- Beitritt
- 26.10.2001
- Beiträge
- 1.572
... auf der Brücke schlägt mir Wind ins Gesicht.
... und auf der Brücke schlägt mir Wind ins Gesicht...
Ich laufe neben mir her, wie ein Hund seinem Herren folgt, ohne zu wissen, wohin es geht.Wind weht mir böig ins Gesicht. Wozu muss ich wissen, wohin der Weg am Ende führt? Ich bin losgegangen, ich gehe, ich werde irgendwo ankommen. Manchmal macht der Wind eine kurze Pause, nur um mich dann unvermutet von der anderen Seite anzuspringen. Ich torkele leicht hin und her, so, als hätte ich getrunken. Hab ich aber nicht. Noch nicht. Die Nacht ist schwarz. Kein Stern betrachtet meinen Weg.
Ich hatte noch vor drei Tagen gedacht, es würde nie mehr so sein wie früher, als wir uns noch verstanden, zusammen lachten, fluchten über die Ungerechtigkeit des Seins, uns zusammen betranken und alles war gut.
Nun ist Anna da. Seit fast vier Monaten, und seit vier Tagen weiß ich sicher, dass ich der Vater bin. Es tat unendlich gut, das zu wissen. Es war, als wärest du auf hoher See, seit Tagen und Wochen schon Sturm, der Himmel reißt plötzlich auf, und der Polarstern leuchtet ewig und eisig klar auf dich herunter. Du weißt wieder, wohin du segeln kannst. Die Dame vom Jugendamt hat dir gesagt, dass Annas Mutter im Krankenhaus sei... wegen einer Nervensache in der Seite hieß es. Dann sagte sie am nächsten Tag, es habe eine Operation gegeben, Anna wäre bei ihr im Zimmer, es ginge ihr gut, die Mutter sei noch etwas schwach.
Dienstag bin ich dann zum Amt um die Vaterschaft anzuerkennen.
Es war ein Gefühl wie Burgunder auf der Haut und in der Kehle.
Samtig, schwer, voll und angenehm.
Dienstag abend Hab ich mich endlich getraut, die Mutter meines Kindes zu besuchen.
Ich bin nicht gut in Krankenhausbesuchen.
Wir haben uns genähert, fast so wie früher, behutsam, aber diesmal ohne Angst, vielleicht eher getragen von liebevollem Respekt...
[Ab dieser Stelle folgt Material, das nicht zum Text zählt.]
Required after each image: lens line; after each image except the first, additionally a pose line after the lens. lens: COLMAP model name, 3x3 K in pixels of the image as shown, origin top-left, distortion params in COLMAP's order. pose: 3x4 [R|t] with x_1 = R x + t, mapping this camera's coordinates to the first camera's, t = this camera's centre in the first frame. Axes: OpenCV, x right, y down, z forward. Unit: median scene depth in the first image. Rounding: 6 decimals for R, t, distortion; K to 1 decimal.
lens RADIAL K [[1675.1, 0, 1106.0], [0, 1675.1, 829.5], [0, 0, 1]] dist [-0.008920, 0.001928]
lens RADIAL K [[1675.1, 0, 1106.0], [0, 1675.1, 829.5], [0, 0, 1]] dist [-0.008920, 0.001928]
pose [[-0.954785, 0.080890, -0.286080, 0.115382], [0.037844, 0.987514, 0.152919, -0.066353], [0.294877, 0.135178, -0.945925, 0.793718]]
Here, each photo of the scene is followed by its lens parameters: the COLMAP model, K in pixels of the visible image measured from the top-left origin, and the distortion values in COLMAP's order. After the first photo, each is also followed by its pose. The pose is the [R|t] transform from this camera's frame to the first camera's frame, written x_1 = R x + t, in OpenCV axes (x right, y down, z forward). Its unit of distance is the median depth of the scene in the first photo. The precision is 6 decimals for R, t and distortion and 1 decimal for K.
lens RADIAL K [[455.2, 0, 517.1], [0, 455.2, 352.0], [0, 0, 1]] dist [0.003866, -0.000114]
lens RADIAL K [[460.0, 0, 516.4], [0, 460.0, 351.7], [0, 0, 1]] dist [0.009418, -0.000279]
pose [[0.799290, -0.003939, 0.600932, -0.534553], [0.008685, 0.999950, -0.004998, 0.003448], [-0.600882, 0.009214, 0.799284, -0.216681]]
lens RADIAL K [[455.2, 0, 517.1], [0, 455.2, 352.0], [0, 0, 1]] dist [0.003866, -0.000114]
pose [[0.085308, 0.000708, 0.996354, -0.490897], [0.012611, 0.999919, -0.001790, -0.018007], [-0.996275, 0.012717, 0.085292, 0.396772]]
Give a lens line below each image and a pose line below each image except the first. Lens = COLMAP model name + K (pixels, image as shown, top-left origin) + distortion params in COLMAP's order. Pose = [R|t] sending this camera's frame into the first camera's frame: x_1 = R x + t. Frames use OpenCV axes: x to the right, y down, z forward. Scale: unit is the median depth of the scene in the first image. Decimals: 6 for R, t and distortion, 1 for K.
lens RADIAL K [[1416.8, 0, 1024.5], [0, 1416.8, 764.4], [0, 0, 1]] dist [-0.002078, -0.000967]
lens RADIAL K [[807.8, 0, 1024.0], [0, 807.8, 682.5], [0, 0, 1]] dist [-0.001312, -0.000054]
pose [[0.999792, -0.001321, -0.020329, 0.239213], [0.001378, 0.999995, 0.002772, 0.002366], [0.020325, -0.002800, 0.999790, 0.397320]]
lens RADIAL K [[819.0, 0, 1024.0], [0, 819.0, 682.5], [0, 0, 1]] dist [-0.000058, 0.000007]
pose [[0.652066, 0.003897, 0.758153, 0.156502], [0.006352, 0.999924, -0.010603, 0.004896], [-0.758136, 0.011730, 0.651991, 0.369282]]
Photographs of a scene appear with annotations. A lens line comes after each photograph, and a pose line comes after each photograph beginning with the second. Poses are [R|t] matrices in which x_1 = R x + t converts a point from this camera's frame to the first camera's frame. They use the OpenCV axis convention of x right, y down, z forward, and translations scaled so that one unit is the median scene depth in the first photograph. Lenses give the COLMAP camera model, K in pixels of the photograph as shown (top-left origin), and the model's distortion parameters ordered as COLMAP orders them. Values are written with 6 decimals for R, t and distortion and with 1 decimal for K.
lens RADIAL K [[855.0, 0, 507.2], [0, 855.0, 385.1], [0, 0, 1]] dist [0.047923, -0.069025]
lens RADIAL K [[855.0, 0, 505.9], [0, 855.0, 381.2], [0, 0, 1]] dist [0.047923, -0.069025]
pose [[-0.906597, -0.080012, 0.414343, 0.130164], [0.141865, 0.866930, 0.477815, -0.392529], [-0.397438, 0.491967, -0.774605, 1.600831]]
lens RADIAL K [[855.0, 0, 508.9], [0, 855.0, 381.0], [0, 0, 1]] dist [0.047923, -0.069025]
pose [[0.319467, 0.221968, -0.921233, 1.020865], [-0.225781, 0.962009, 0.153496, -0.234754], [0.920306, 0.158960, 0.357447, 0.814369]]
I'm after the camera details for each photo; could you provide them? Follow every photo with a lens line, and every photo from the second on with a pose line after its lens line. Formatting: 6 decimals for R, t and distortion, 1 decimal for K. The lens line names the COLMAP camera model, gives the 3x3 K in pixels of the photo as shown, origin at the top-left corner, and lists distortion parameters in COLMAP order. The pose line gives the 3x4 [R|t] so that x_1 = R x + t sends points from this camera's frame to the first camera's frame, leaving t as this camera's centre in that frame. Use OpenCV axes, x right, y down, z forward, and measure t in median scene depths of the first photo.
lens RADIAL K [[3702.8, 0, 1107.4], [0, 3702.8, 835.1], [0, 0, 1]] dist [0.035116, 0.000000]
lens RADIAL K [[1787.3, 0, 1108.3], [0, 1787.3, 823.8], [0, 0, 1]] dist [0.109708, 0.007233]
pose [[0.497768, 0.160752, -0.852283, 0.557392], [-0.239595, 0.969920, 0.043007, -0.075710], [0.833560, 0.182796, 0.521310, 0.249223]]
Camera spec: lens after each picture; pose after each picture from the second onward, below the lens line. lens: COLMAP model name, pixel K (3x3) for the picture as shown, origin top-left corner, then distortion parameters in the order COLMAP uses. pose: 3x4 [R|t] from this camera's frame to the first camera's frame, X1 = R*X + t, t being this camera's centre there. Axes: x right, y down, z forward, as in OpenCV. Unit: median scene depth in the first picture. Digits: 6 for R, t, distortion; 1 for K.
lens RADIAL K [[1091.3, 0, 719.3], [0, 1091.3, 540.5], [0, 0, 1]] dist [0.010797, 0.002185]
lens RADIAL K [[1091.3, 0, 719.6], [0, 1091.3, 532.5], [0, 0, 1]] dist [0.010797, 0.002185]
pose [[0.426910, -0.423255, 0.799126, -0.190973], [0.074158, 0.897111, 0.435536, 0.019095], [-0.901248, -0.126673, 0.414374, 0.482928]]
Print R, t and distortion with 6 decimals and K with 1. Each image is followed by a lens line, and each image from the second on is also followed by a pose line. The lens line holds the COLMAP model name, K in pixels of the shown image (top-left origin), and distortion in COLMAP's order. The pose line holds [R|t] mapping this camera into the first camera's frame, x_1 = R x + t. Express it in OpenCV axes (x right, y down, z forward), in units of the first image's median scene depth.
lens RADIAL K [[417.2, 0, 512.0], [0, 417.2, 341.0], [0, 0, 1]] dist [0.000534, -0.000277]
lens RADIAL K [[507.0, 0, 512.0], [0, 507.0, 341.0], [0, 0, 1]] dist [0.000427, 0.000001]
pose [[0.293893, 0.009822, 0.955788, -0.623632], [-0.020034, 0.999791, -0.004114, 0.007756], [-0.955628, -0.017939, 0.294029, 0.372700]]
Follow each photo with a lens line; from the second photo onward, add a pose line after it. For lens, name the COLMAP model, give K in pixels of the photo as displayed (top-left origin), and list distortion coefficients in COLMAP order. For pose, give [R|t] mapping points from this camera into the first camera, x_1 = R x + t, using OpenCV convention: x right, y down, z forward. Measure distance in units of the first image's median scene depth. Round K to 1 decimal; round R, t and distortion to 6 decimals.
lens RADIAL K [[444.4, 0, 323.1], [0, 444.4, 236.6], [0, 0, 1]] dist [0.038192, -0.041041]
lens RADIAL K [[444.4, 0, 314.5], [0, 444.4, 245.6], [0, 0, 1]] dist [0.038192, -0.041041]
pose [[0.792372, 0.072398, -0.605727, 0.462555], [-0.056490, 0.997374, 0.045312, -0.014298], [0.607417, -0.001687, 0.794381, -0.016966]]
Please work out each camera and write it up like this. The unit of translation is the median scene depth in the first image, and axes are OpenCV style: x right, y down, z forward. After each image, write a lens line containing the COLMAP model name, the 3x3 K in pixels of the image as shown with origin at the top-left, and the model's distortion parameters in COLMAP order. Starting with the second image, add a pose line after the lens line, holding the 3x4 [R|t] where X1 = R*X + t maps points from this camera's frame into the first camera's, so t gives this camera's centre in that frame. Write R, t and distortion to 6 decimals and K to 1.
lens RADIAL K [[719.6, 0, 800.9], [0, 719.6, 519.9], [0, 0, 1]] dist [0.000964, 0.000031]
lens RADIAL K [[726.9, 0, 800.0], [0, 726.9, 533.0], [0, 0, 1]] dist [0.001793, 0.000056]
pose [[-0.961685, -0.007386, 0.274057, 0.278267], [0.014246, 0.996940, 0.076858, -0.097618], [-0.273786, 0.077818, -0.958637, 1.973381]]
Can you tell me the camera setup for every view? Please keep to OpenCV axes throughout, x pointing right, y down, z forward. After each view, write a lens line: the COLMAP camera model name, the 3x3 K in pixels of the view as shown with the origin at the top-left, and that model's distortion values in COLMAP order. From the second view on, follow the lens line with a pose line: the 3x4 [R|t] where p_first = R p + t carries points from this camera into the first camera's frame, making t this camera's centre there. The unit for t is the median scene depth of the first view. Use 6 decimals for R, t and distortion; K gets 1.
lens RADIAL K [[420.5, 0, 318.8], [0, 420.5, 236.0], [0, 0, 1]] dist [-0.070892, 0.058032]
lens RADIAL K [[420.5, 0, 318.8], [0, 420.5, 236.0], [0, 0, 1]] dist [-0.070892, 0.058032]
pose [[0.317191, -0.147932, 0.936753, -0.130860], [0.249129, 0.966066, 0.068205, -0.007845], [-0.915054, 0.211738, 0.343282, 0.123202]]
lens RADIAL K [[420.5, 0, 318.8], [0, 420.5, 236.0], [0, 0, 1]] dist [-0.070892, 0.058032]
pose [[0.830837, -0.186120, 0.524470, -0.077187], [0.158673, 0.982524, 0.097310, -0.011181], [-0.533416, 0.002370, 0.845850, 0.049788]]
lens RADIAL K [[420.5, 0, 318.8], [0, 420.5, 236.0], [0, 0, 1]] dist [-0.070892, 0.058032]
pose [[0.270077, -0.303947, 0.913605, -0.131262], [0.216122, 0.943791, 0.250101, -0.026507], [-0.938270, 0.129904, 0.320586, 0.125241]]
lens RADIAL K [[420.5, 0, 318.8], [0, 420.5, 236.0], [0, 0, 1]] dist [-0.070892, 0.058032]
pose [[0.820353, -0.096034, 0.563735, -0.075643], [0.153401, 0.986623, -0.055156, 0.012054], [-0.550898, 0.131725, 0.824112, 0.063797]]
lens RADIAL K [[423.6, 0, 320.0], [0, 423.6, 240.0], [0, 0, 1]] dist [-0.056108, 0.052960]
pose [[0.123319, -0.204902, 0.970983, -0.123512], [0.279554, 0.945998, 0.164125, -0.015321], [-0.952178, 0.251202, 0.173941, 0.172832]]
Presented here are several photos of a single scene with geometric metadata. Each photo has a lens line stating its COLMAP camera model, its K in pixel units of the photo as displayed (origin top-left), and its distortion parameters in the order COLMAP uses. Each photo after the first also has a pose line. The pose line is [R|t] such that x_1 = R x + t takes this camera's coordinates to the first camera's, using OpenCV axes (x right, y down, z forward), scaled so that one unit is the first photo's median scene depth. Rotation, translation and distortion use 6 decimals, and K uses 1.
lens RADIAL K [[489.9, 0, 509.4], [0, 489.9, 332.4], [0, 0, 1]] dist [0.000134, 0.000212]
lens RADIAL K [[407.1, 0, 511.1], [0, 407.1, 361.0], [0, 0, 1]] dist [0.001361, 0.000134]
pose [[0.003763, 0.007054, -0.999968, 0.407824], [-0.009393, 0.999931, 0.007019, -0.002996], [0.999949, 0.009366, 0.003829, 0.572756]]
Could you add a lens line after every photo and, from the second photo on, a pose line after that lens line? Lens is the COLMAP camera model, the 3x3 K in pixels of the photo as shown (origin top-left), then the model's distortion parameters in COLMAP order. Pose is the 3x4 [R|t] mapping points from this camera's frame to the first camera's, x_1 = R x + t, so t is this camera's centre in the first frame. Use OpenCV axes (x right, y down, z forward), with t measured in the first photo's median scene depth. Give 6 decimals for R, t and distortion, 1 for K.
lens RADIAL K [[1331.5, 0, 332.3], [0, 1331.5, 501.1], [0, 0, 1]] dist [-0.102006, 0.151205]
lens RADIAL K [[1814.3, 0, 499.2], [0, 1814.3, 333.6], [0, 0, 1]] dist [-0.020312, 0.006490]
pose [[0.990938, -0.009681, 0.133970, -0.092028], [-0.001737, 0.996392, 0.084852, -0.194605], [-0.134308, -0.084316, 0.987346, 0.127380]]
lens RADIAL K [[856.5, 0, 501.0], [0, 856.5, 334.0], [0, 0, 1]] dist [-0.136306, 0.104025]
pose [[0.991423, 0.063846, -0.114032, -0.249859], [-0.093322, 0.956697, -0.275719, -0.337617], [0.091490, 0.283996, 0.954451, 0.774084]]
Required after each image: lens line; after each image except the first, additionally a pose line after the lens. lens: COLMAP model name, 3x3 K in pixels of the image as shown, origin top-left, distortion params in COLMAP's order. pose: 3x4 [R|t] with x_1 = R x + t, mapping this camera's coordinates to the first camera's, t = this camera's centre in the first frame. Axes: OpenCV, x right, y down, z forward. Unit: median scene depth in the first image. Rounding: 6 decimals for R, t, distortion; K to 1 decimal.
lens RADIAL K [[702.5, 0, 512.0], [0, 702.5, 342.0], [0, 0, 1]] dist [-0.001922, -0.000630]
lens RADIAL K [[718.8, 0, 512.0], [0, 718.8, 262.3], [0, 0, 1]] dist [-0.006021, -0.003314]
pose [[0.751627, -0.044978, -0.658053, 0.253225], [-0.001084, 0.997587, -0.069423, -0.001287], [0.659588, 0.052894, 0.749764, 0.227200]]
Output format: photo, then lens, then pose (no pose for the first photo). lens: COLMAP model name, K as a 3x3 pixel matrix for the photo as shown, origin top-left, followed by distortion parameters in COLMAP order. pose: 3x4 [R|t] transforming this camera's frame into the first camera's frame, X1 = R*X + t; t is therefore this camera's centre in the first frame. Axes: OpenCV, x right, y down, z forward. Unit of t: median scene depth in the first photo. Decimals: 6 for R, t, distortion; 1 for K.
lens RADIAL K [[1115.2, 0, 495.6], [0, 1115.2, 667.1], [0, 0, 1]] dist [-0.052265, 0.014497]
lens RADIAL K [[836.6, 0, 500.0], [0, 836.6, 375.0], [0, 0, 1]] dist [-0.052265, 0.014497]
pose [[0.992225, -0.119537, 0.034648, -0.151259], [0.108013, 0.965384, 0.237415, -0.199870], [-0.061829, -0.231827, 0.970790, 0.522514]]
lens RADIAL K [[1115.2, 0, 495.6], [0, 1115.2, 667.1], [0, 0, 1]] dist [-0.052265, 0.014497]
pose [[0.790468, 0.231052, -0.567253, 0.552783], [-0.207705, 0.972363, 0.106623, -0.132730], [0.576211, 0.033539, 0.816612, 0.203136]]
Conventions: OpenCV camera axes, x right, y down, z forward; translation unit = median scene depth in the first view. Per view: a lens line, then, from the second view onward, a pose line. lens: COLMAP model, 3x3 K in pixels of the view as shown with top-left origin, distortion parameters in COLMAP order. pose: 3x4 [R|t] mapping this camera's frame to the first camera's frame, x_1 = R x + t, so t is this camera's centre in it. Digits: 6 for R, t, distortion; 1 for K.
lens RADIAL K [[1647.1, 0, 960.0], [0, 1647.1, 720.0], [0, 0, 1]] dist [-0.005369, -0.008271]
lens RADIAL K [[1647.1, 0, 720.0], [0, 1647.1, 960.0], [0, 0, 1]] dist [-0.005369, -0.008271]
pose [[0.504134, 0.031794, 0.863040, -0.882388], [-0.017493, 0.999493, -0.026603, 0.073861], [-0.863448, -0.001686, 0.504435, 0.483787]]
Und seit heute wissen wir beide dass du Knochenkrebs hast.
Anna liegt bei Großmutter im Bett und weint, weil sie nicht wie gewohnt bei dir im Bett schlafen kann.
Wenn ich nicht da bin, weinst du. Wenn ich da bin, lachst du.
Beides hat dir der Doktor verboten, wegen der Narbe, die durch deine Eingeweide zieht wie eine Zonengrenze.
„Ich bin eine schlechte Patientin“ sagst du, und beginnst zu kichern.
Ich bin ein schlechter Besuch, denn ich lasse dich gewähren. Aber jeder Moment ist aus Zeitlosem Gold.
Morgen bekommst du deine erste Chemo-, da willst du mich dann lieber nicht sehen, du meintest, du wärest dann verstrahlt wie ein Atomkraftwerk... ich muss grinsen. Es tut weh, fast so, wie dir das Lachen weh tun mag, nur woanders und nicht so doll wie bei dir, oder auch nicht?
Mein Auto beginnt viel zu schnell mit mir Nachhause zu fahren.
Es ist dunkel und Wind weht durch das Tal.
Ich muss noch mal unter Leute... Stille ist zu laut für mich, jetzt, in diesem Moment.
Die Stadt hält mich nicht länger als drei Bier mit Limo gemischt.
Erneut überquere ich den Fluss.
Es ist nur der Neckar, aber er könnte auch Styx heißen.
Ich laufe neben mir her, wie ein Hund seinem Herren folgt, ohne zu wissen wohin es geht und Wind schlägt mir ins Gesicht.